I had a little fun today out of Kenny Ray as he and I went for a walk this afternoon out to the pond. He wanted to throw rocks out on the frozen pond. We discovered a couple of years ago that when you throw rocks out on the frozen water it make a noise. The noise changes pitch as the rock slides across. And depending on the size of rock also change’s
The tone. It is a lot of fun when you throw multiple rocks. But today no tone’s as there was too much snow over the ice. So I told Kenny Ray lets go get that hornet’s nest out by the fence that we seen back in deer season. We walked out there and he held the limb down while I snapped it off. It was still in good shape considering the bad weather. As we started back to the cabin Kenny Ray asked dad is sure that all the hornets were gone? Yes son they are gone. Dad can I touch it? Sure son go ahead and has is hand touched it I made a buzzing sound with my mouth and when I did Kenny Ray jumped about a foot backwards as it scared him to death. I started laughing pretty hard and he said thanks dad very funny as he picked up a snowball and threw it at me. I laughed all the way back to the cabin and I kept making a buzzing sound. The hornets nest will not only make a good conversation piece but will hold a memory of a fine afternoon spent with my son.
We then drove down and spent a couple of hours with Uncle Ken and he shared some more stories with us. Which takes me to where I am now on the front porch in the sunshine saying goodbye with squirrels to old man winter as he has worn out his welcome.

Sunday, January 23, 2011

Grandpa a hero to me and the world


Back in October I wrote about my grandpa Patton my moms dad. He served in the army in WWII. He never talked about it much to me and this past summer I started looking for some information about this part of his life. My Uncle Bob had his discharge papers and I asked My Aunt Evelyn for a copy of it, which she did. I then wrote my us congress man for a copy of any records on my grandpa that he could send me. And in return they sent me a bunch of forms to fill out, which I did. Well I had somewhat forgot about it. And then about a week ago I got a letter and a package in the mail.

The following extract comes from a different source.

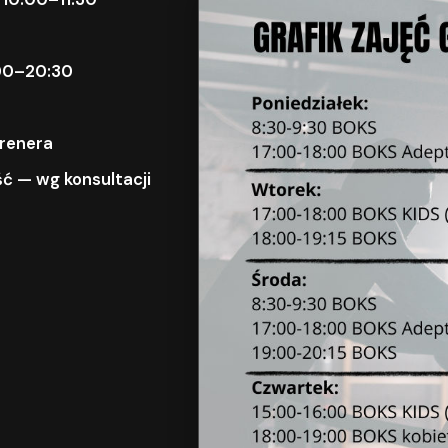
9:00–20:30
trenera
ć — wg konsultacji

The package contained my grandpa's medal that he had received. I knew that he had a Purple Heart with Oak Leaf clusters and had seen it at one time. But did know nor did my mother know of the other ones. Which included the Bronze Star for bravery. A European , African, Middle Eastern mead with three Bronze stars as well as his combat infantry and good conduct medals. He was if I read it right with the 41st armored infantry and served in the battles at Sicily , Normandy and Northern France. He was wounded on August 22 in France. I was always proud of my grandpa the hunter and the tobacco farmer, the moonshiner and a solider. I will frame and display his medals in my office as a constant reminder of what he and his generation did for the world.